Directive: An exact transcription of every entry is required. Images are not part of it.

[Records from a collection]
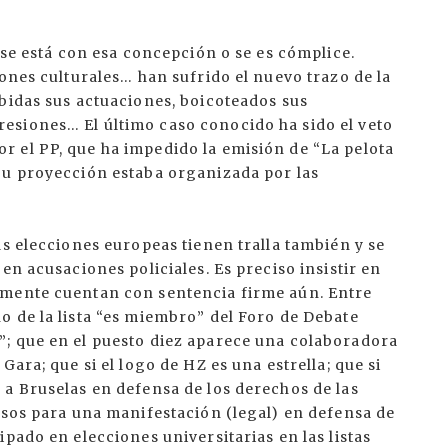
 se está con esa concepción o se es cómplice.
iones culturales… han sufrido el nuevo trazo de la
bidas sus actuaciones, boicoteados sus
esiones… El último caso conocido ha sido el veto
 el PP, que ha impedido la emisión de “La pelota
Su proyección estaba organizada por las
as elecciones europeas tienen tralla también y se
en acusaciones policiales. Es preciso insistir en
rmente cuentan con sentencia firme aún. Entre
o de la lista “es miembro” del Foro de Debate
; que en el puesto diez aparece una colaboradora
ara; que si el logo de HZ es una estrella; que si
 a Bruselas en defensa de los derechos de las
isos para una manifestación (legal) en defensa de
pado en elecciones universitarias en las listas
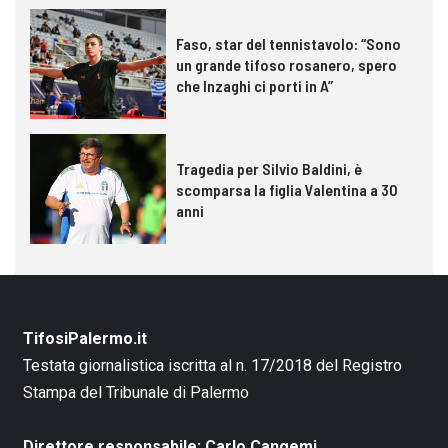
Faso, star del tennistavolo: “Sono
un grande tifoso rosanero, spero
che Inzaghi ci porti in A”
Tragedia per Silvio Baldini, è
scomparsa la figlia Valentina a 30
anni
TifosiPalermo.it
Testata giornalistica iscritta al n. 17/2018 del Registro
Stampa del Tribunale di Palermo
Direttore responsabile: Carlo Cangemi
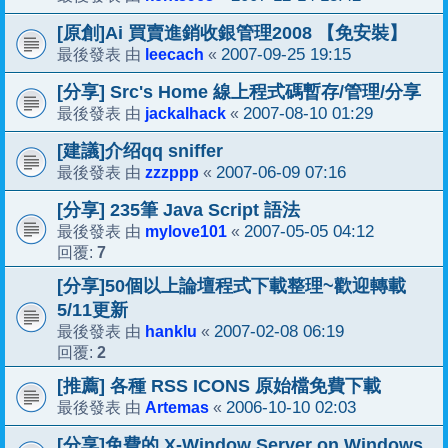
[原創]Ai 買賣進銷收銀管理2008 【免安裝】
leecach
2007-09-25 19:15
最後發表 由
«
[分享] Src's Home 線上程式碼暫存/管理/分享
jackalhack
2007-08-10 01:29
最後發表 由
«
[建議]介绍qq sniffer
zzzppp
2007-06-09 07:16
最後發表 由
«
[分享] 235筆 Java Script 語法
mylove101
2007-05-05 04:12
最後發表 由
«
7
回覆:
[分享]50個以上論壇程式下載整理~歡迎轉載
5/11更新
hanklu
2007-02-08 06:19
最後發表 由
«
2
回覆:
[推薦] 各種 RSS ICONS 原始檔免費下載
Artemas
2006-10-10 02:03
最後發表 由
«
[分享]免費的 X-Window Server on Windows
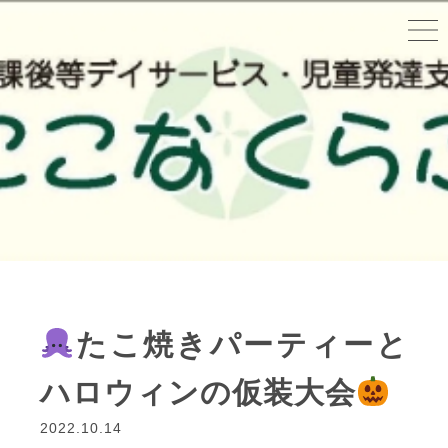
たこ焼きパーティーと
ハロウィンの仮装大会
2022.10.14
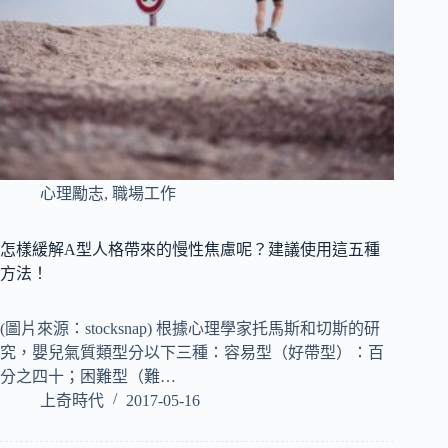
心理勵志
,
職場工作
怎樣緩解A型人格帶來的慢性焦慮呢？建議使用這五種
方法！
(圖片來源：stocksnap) 根據心理學家托馬斯和切斯的研
究，嬰兒氣質類型分以下三種：容易型（好帶型）：百
分之四十；困難型（難…
上奇時代
2017-05-16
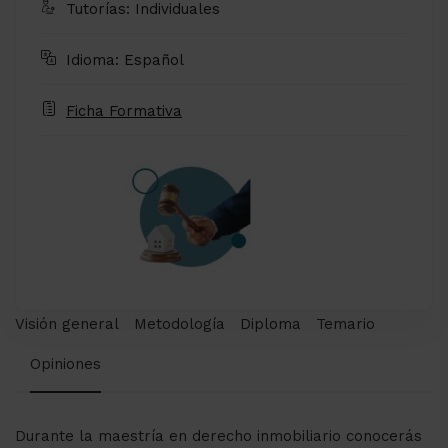
Tutorías: Individuales
Idioma: Español
Ficha Formativa
Visión general
Metodología
Diploma
Temario
Opiniones
Durante la maestría en derecho inmobiliario conocerás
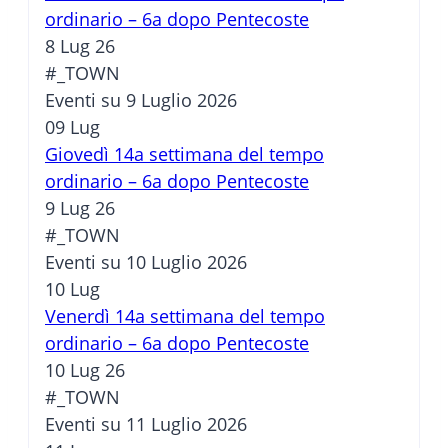
ordinario – 6a dopo Pentecoste
8 Lug 26
#_TOWN
Eventi su 9 Luglio 2026
09
Lug
Giovedì 14a settimana del tempo
ordinario – 6a dopo Pentecoste
9 Lug 26
#_TOWN
Eventi su 10 Luglio 2026
10
Lug
Venerdì 14a settimana del tempo
ordinario – 6a dopo Pentecoste
10 Lug 26
#_TOWN
Eventi su 11 Luglio 2026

Answer space:
 se está con esa concepción o se es cómplice.
iones culturales… han sufrido el nuevo trazo de la
bidas sus actuaciones, boicoteados sus
esiones… El último caso conocido ha sido el veto
 el PP, que ha impedido la emisión de “La pelota
Su proyección estaba organizada por las
as elecciones europeas tienen tralla también y se
en acusaciones policiales. Es preciso insistir en
rmente cuentan con sentencia firme aún. Entre
o de la lista “es miembro” del Foro de Debate
; que en el puesto diez aparece una colaboradora
ara; que si el logo de HZ es una estrella; que si
 a Bruselas en defensa de los derechos de las
isos para una manifestación (legal) en defensa de
pado en elecciones universitarias en las listas
Faso, star del tennistavolo: “Sono
un grande tifoso rosanero, spero
che Inzaghi ci porti in A”
Tragedia per Silvio Baldini, è
scomparsa la figlia Valentina a 30
anni
TifosiPalermo.it
Testata giornalistica iscritta al n. 17/2018 del Registro
Stampa del Tribunale di Palermo
Direttore responsabile: Carlo Cangemi
[原創]Ai 買賣進銷收銀管理2008 【免安裝】
leecach
2007-09-25 19:15
最後發表 由
«
[分享] Src's Home 線上程式碼暫存/管理/分享
jackalhack
2007-08-10 01:29
最後發表 由
«
[建議]介绍qq sniffer
zzzppp
2007-06-09 07:16
最後發表 由
«
[分享] 235筆 Java Script 語法
mylove101
2007-05-05 04:12
最後發表 由
«
7
回覆:
[分享]50個以上論壇程式下載整理~歡迎轉載
5/11更新
hanklu
2007-02-08 06:19
最後發表 由
«
2
回覆:
[推薦] 各種 RSS ICONS 原始檔免費下載
Artemas
2006-10-10 02:03
最後發表 由
«
[分享]免費的 X-Window Server on Windows
たこ焼きパーティーと
ハロウィンの仮装大会
2022.10.14
心理勵志
,
職場工作
怎樣緩解A型人格帶來的慢性焦慮呢？建議使用這五種
方法！
(圖片來源：stocksnap) 根據心理學家托馬斯和切斯的研
究，嬰兒氣質類型分以下三種：容易型（好帶型）：百
分之四十；困難型（難…
上奇時代
2017-05-16
Tutorías: Individuales
Idioma: Español
Ficha Formativa
Visión general
Metodología
Diploma
Temario
Opiniones
Durante la maestría en derecho inmobiliario conocerás
ordinario – 6a dopo Pentecoste
8 Lug 26
#_TOWN
Eventi su 9 Luglio 2026
09
Lug
Giovedì 14a settimana del tempo
ordinario – 6a dopo Pentecoste
9 Lug 26
#_TOWN
Eventi su 10 Luglio 2026
10
Lug
Venerdì 14a settimana del tempo
ordinario – 6a dopo Pentecoste
10 Lug 26
#_TOWN
Eventi su 11 Luglio 2026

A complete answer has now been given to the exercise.